The Bald Truth
Hold on ... I'm hyperventilating.
I ... can't ... catch ... my ... breath ...
OK. I'll just try to get this out of the way so I can relax.
It seems Terrell Owens and I agree on something important. And we don't just kind of agree a teeny bit, we are in complete agreement. Jeesh!
There. I said it. And I'm still alive.
T.O.'s subject du jour at Bills training camp Sunday was Michael Vick ... and here's what Owens had to say about reports that NFL commish Roger "The Sheriff" Goodell plans to suspend the ex-All-Pro/ex-con for the first four games of the season if and when some team signs Vick:
"I think he's done the time for what he's done. I don't think it's really fair for him to be suspended four more games. It's almost like kicking a dead horse in the ground. The guy's already suffered so much. And to add a four-game suspension on a two-year prison sentence, that's ridiculous."
When the man's right, the man's right. Even if "kicking a dead horse" might not have been the best defense for Vick given PETA's disdain for him already.
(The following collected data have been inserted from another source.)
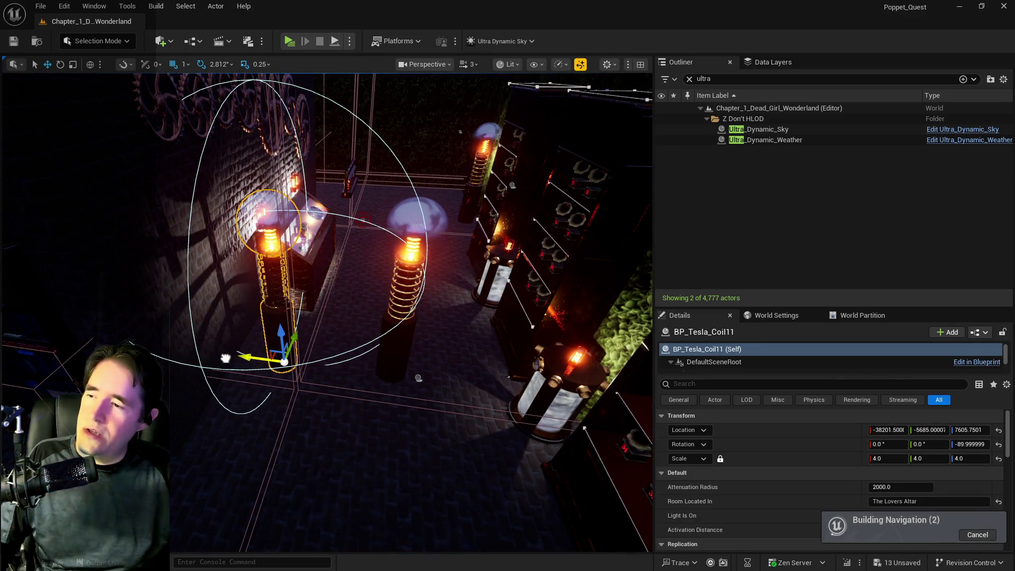
click(389, 373)
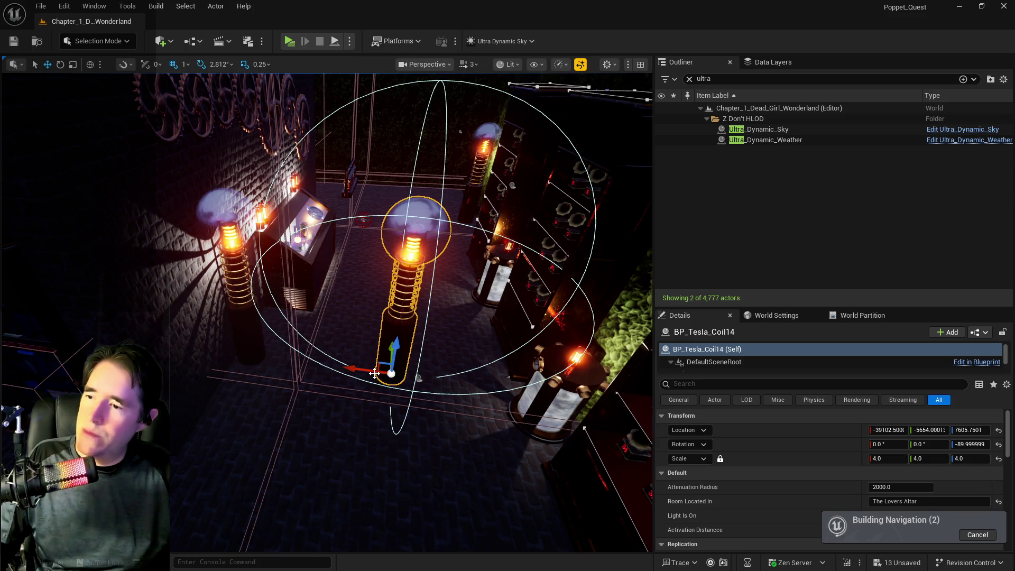
mouse_move(375, 374)
mouse_down()
mouse_move(219, 351)
mouse_move(228, 403)
mouse_up()
Step: Check the left vat and shelf wall, then select room cube BP_Map_Cube285
mouse_move(328, 371)
mouse_down()
mouse_move(386, 285)
mouse_move(390, 335)
mouse_move(260, 351)
mouse_up()
click(241, 251)
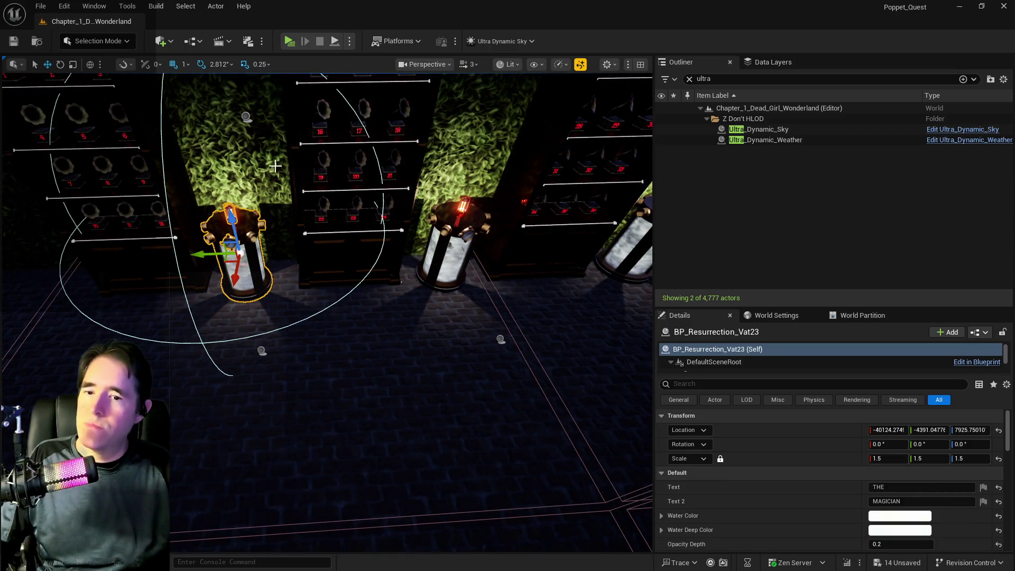
drag(237, 118, 248, 118)
click(248, 119)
Hey, I like that Goodell is taking a tough stance against some of these thugs. But when the law already has taken an extremely tough stance, why pile on? Why not let Vick try to make a living doing what he does best?
Michael Vick was mean - really, really, insidiously mean - to dogs. He deserved punishment. He got punished. But believe me, he will not be the worst guy earning a paycheck in the NFL this season.
As T.O. said: "I mean, there's a lot more guys around the league that have done far more worst things than that and gotten second chances."
It's ... happening ... again. Must ... loosen ... collar ...
"I don't think we're gonna get any nicer articles written about us. But we're in first place, so you can't find a negative in that." - Milton Bradley, when asked what he thought about the Cubs taking the NL Central lead Sunday.
This is beautiful, no? In going out of his way to call the media negative, Bradley took the most positive subject possible and turned it into a negative.
If only he could have been more positive ... like the media!
(For more on Mr. Happy and the Cubs, check out the story I wrote for AP.)
THE BALDEST TRUTH
Over the next few days, the Blue Jays will face major pressure to accept an offer for Roy Halladay, but there is absolutely no reason for them to settle for anything short of an amazing, no-brainer of a deal.
Halladay is signed through the end of next season and, in today's dollars for a stud arm, he's even reasonably priced.
He is the best pitcher in the American League, maybe in baseball, and he's still in his prime. The Blue Jays have every right to expect big-time value in exchange.
Unless Halladay suffers some kind of catastrophic injury, the teams desperate for him now will still want him during the Winter Meetings or in spring training 2010 or at next year's trading deadline.
If the Jays get an offer they can't refuse, they shouldn't be afraid to trade him - and I don't think they are.
If GM J.P. Riccardi keeps getting offers he easily can refuse, however, he should keep Halladay, let loyal Jays fans enjoy Doc's pitching for the next couple of months and then see what happens during the offseason.
That's exactly the vibe Riccardi is sending as this year's deadline nears. If he's just bluffing, he's one heck of a poker player.